[cairo] Basic cairomm questions

Jonathon Jongsma jonathon at quotidian.org
Fri Aug 8 12:28:05 PDT 2008


Hello Ian, and welcome!

Ian Britten wrote:
> Hi all,
> I'm new to Cairo (Looks pretty good though!), and had a couple of
> (basic) questions, mostly related to cairomm (And PDF, since
> that's where I'm starting).
>
> - Is this an appropriate place for cairomm questions?  I found the
>    documentation for it
>    (http://www.cairographics.org/documentation/cairomm/reference/)
>    but couldn't seem to find any sort of project page for it.
>   

yes, this is an appropriate place. If you are using cairomm together 
with gtkmm, the gtkmm list is also an appropriate place to ask.

> - What's the relationship between cairo and cairomm (Other than
>    the obvious C++ wrapping)?  Is it maintained by the same people
>    at the same time as cairo, or is it some sort of unofficial
>    add-on, which might be lagging behind, abandoned someday, etc?
>    [ Asked another way I guess - If I'm a C++ developer, why
>      *wouldn't* I use cairomm?  What long-term risk/concern would
>      I introduce to my project by using it? ]
>   

cairomm is not maintained by the same people that develop cairo. It is 
usually slightly behind the base cairo library but not by much. You do 
not have to worry about it being abandoned as it is a dependency of 
gtkmm (which has been stable and actively developed for many years) and 
is maintained by the same people. Since you asked, here are a couple 
reasons you might not want to use cairomm: the bindings are not 100% 
complete at the moment (e.g. some of the more advanced text / glyph 
API), though this is not really a problem in practice since you always 
have access to the underlying C cairo objects and can use the C API 
directly anytime you want to. The other reason you might not want to use 
cairomm is if you value raw speed above all else. Using exceptions, 
smart pointers, etc. will obviously add a very small amount of runtime 
overhead. In most cases, the overhead will be negligible, but in some 
cases it might matter (which might translate into: if you're an 
application developer, use cairomm, if you're a library developer, use 
cairo)

# Dataset extract
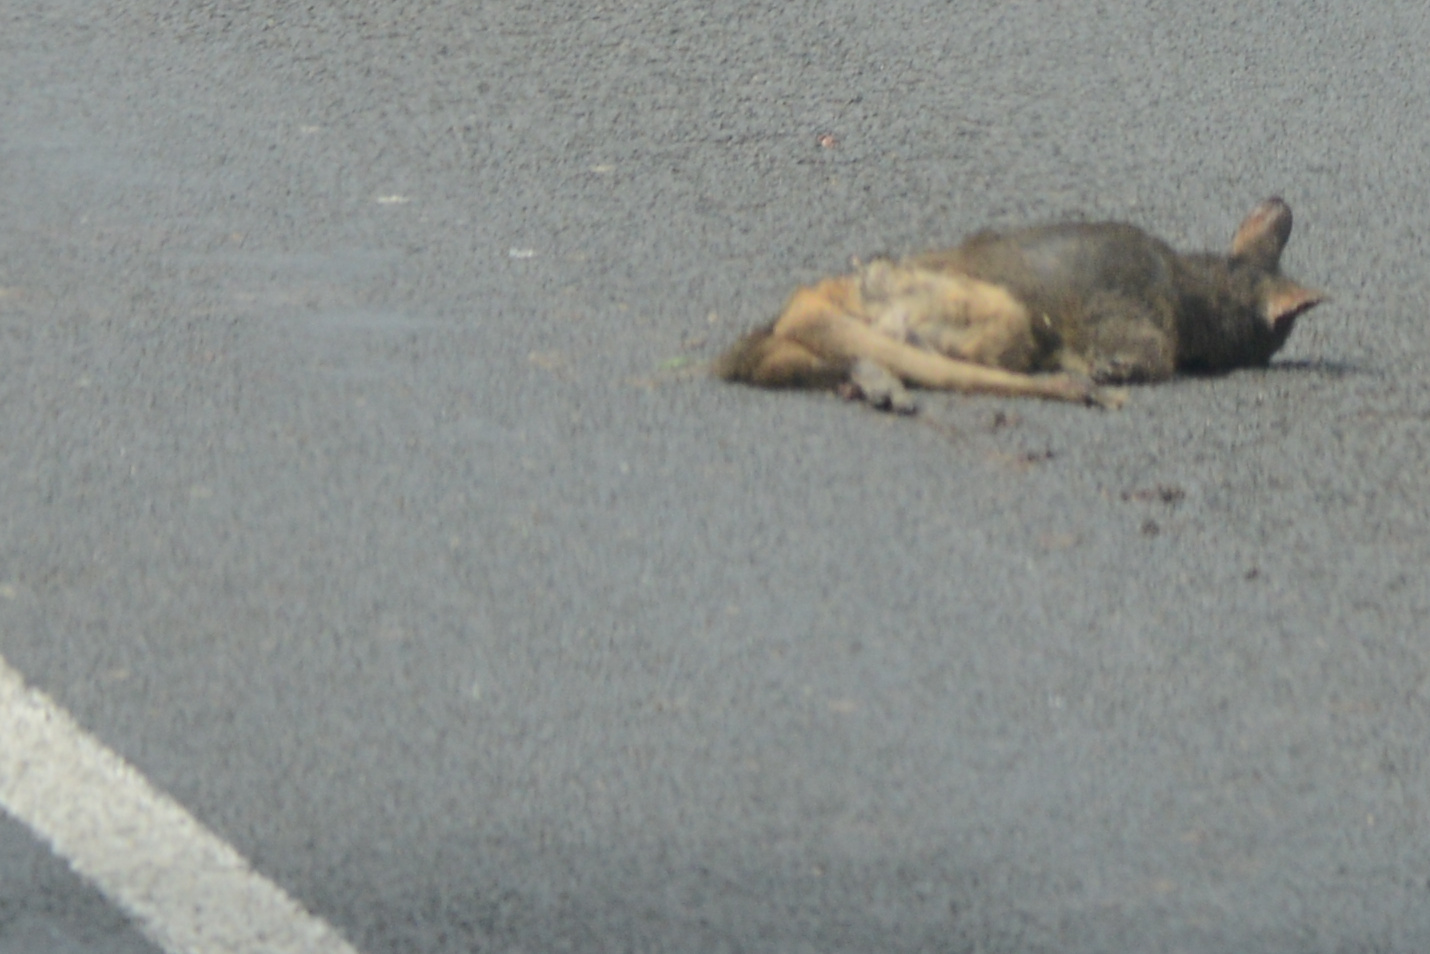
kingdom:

# Task set
1. Please copy the cairomm post again, beginning at "yes, this is" and stopping after "abandoned someday, etc?", and swap "appropriate place" for "suitable place" wherever it appears.
2. In the cairomm post, why does the reply say there is no need to worry about cairomm being abandoned?

# Answers given
1.
yes, this is an suitable place. If you are using cairomm together 
with gtkmm, the gtkmm list is also an suitable place to ask.

> - What's the relationship between cairo and cairomm (Other than
>    the obvious C++ wrapping)?  Is it maintained by the same people
>    at the same time as cairo, or is it some sort of unofficial
>    add-on, which might be lagging behind, abandoned someday, etc?

2. It is a dependency of gtkmm and is maintained by the same people.